Geen van die bezoekadressen had een WEEELABEX-certificaat. Dat is ook niet vereist zolang je het afgedankte apparaat intact laat en je verre houdt van verwerking. Die verwerking begint bij een snoer afknippen of onderdelen demonteren, en dat mogen op last van de wetgever alleen gecertificeerde bedrijven. De gps-trackers moesten laten zien of de apparaten uiteindelijk bij zo’n gecertificeerde verwerker terechtkomen.

Na inleveren blijken veel van die wasmachines en koelkasten opvallend reislustig. Ze gaan van Soest via Harderwijk naar Joure, of van Veenendaal via Tiel naar ’s-Hertogenbosch.
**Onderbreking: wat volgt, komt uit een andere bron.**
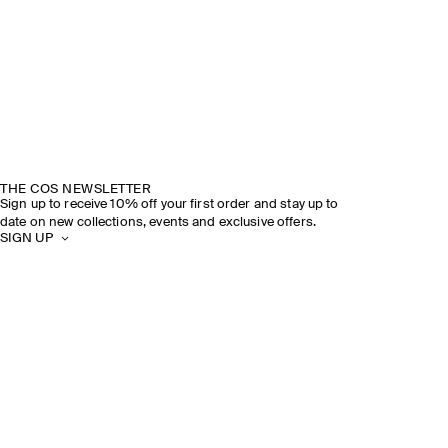
THE COS NEWSLETTER
Sign up to receive 10% off your first order and stay up to
date on new collections, events and exclusive offers.
SIGN UP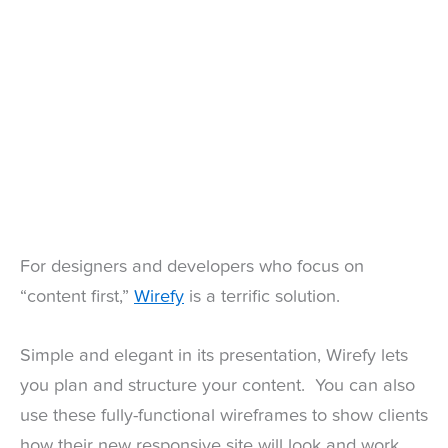
For designers and developers who focus on
“content first,”
Wirefy
is a terrific solution.
Simple and elegant in its presentation, Wirefy lets
you plan and structure your content. You can also
use these fully-functional wireframes to show clients
how their new responsive site will look and work.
Slechts drie van de honderd ingeleverde apparaten komen in Nederland goed terecht, op een WEEELABEX-gecertificeerde locatie.

Bijna een kwart van de in Nederland ingeleverde apparaten - twintig wasmachines en twee koelkasten - gaan de grens over. Twee wasmachines en beide koelkasten gaan naar een Duits bedrijf met een “jahrzehntelange Tradition im Geschäft mit Schrottrecycling”. Zes wasmachines komen terecht op verschillende ‘scrap terminals’ in België. En de laatste twaalf wasmachines belanden uiteindelijk bij staalfabrieken in Portugal, Marokko en Turkije.

Van een kwart van de ingeleverde apparaten - op één na allemaal wasmachines - is nog niet duidelijk of zij een eindbestemming bereikt hebben of in afwachting daarvan op een hoop bij een metaalhandel liggen. De kans dat zij alsnog in de gecertificeerde verwerking terechtkomen, lijkt niet groot.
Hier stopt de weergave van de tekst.